6. Dal, Chilean Style
7. Coriander Meatballs with Yogurt-Mint Sauce
8. Moorish-Style Chickpea And Spinach Stew

Other Meal Posts

1. Homemade Pizza
2. Homemade Bread

So what did I learn from all this (beyond the eight powerful lessons I learned from last summer’s “How Low Can You Go” series)? Here are six new lessons I picked up from this summer’s food experimentation.

Ratatouille ingredients

1. Capitalize what’s in season

Whenever you’re preparing a meal at home, you can almost always save a lot of money by simply banking on whatever vegetables and fruits are in season at the moment.

Often, these items are on sale at the grocery store, but you can often find even better deals by hitting roadside stands and farmers’ markets during peak seasonal conditions. Getting pounds of vegetables for $1 a pound or less creates the foundation of many of our summer and fall meals.

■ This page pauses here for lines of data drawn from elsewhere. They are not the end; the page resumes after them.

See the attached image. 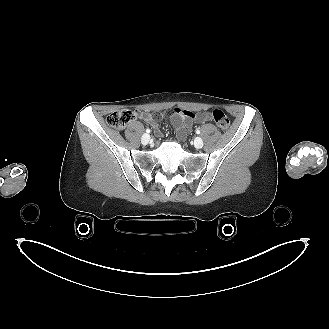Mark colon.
Masks as SVG:
<instances>
[{
  "label": "colon",
  "instance_id": "colon-1",
  "mask_svg": "<svg viewBox=\"0 0 329 329\" xmlns=\"http://www.w3.org/2000/svg\"><path fill=\"white\" fill-rule=\"evenodd\" d=\"M137 116L136 111H132L130 109H123L120 111H115L107 115L106 123L108 126L115 129H122L130 122H132ZM211 117L217 126L222 130H228L230 126V121L227 115L219 109H215L211 112Z\"/></svg>",
  "mask_w": 329,
  "mask_h": 329
}]
</instances>
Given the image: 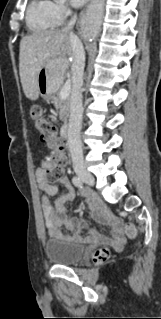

Right now, for example, apples are starting to be heavily discounted – it’s late summer/early fall and picking has begun. Sarah and I bought 8 1/2 pounds of apples for $8 over this past weekend. Can we possibly use eight pounds of apples? We’ll certainly try – and this will be the foundation of a lot of meals (and other things) over the next few weeks.

Pie nearly finished
Chicken pie

2. Focus on nutrition – but not all at one meal

It’s really easy to get caught up in the idea that you have to have some of everything at every meal – some protein, some vegetables, some calcium, and so on.

The problem with that philosophy is that it really restricts what you can prepare for meals. If every meal has to have A, B, C, and D in it, you’ve suddenly locked yourself into a pretty tight set of meals.

Our philosophy is different. We usually look at a whole day – or sometimes two or three days – for our nutritional balance. If we have a protein heavy meal that’s light on vegetables, we’ll follow it with something like ratatouille. If we eat a lot of cheese at one meal, we cut down on the dairy for other meals in the day.

The end result is that our meals are much more flexible without denying ourselves our nutritional needs. If you look at the list above, some of the meals are vegan and others are loaded with protein. Some have tons of dairy and others have none.

Mix and match them and you’ll find a great balance.

3. Manage your appetite cycle, too

One thing that several people noticed is that my portion sizes are sometimes small and sometimes purely vegetable-and-fruit for our evening meals. As one person commented, “If that were my dinner, I would be hungry an hour later.”

I agree – if I ate that for lunch, I’d be really hungry by two or three in the afternoon. However, this is my evening meal. In three hours (ideally), I’ll be in bed.

My largest meal of the day is usually breakfast (which is usually made inexpensive by eating a healthy dose of whatever fruit is in season), followed by two or three small meals throughout the day before dinner. If I come to the dinner table really, really hungry and devour a lot, I usually feel miserable in the evening and don’t sleep well.

Plus, since I’m (in theory) active all day, I’m burning the food from breakfast for energy during the day instead of digesting and storing a bunch of energy when I sleep.

It also makes dinner costs much lower – and since dinner is usually the most “prepared” meal (meaning most expensive), doing this reduces the food cost of the day as a whole.

Give it a shot sometime. Instead of eating a huge dinner, eat a bigger breakfast and a small dinner instead. Don’t go to bed stuffed and wake up with a healthy appetite.

Finished plate
Butternut squash and carrots with coconut milk and curry

4. Make meal creation social

One big element of making this series has been the teamwork between Sarah and myself.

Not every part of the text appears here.